To explain. The SP50L7HXX is, as you can tell from our pictures, basically a huge 50in screen perched on top of a slinky, floorstanding metallic cylinder quite unlike the undercarriages of any other rear projection seen before. And the reason the cylindrical stand is possible is Samsung’s ‘Rocket Engine’ technology, which lets Samsung mount the DLP projector at the SP50L7HXX’s heart completely vertically. Let’s just hope we don’t have to suffer any picture quality compromises as a result of this style-induced innovation.
There is perhaps one flaw with the SP50L7HXX’s design; people who like to stick their DVD players, Sky receivers, games consoles and so on under their TV will doubtless be wondering where to put all this source kit given that there are no shelves on the cylindrical stand. But heck – you can’t really blame Samsung for not wanting to sully the looks of the SP50L7HXX with mere practicalities, right?

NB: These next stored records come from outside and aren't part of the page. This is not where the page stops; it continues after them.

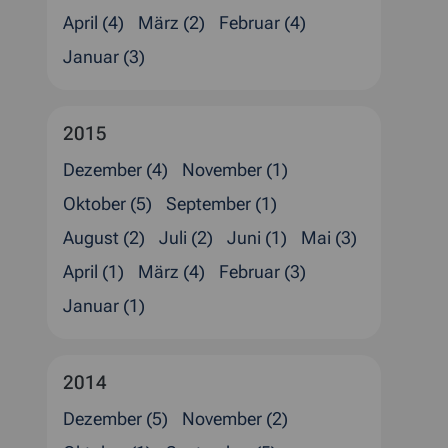
April (4)
März (2)
Februar (4)
Januar (3)
2015
Dezember (4)
November (1)
Oktober (5)
September (1)
August (2)
Juli (2)
Juni (1)
Mai (3)
April (1)
März (4)
Februar (3)
Januar (1)
2014
Dezember (5)
November (2)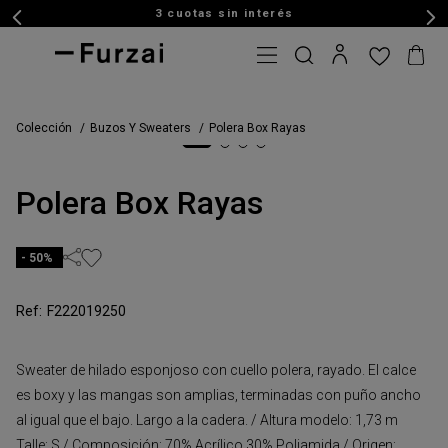
3 cuotas sin interés
Colección
Buzos Y Sweaters
Polera Box Rayas
Polera Box Rayas
50%
F222019250
Sweater de hilado esponjoso con cuello polera, rayado. El calce
es boxy y las mangas son amplias, terminadas con puño ancho
al igual que el bajo. Largo a la cadera. / Altura modelo: 1,73 m
Talle: S / Composición: 70% Acrílico 30% Poliamida / Origen:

Connections on this Samsung are rock solid, including as they do an HDMI jack, a trio of Scarts, component video inputs, and a D-Sub PC jack. The only thing we might ideally have liked to see extra is a second HDMI.

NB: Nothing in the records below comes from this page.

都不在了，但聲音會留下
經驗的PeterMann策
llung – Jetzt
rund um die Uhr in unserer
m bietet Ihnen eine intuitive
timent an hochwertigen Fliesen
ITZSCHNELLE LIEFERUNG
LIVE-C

The DLP projector inside the SP50L7HXX employs a Texas Instruments ‘DarkChip’ chipset complete with an HD Ready native resolution of 1,280 x 720 – something which proves the set is using reasonably up to date components, and which explains the pretty respectable claimed contrast ratio of 3000:1. We’ve seen DarkChip DLP chipsets doing some pretty pleasing things in the front projection world, so hopefully we’ll enjoy the same positive results here.
Aside from its HD Ready status, the SP50L7HXX’s most significant feature is probably its DNIe processing engine, a proprietary Samsung system designed to improve the appearance of motion, sharpness/detailing, colours, and black levels. Of course, practically every TV known to man these days claims to have a similar system, so we’ll have to see if the Samsung’s actually delivers anything above the norm.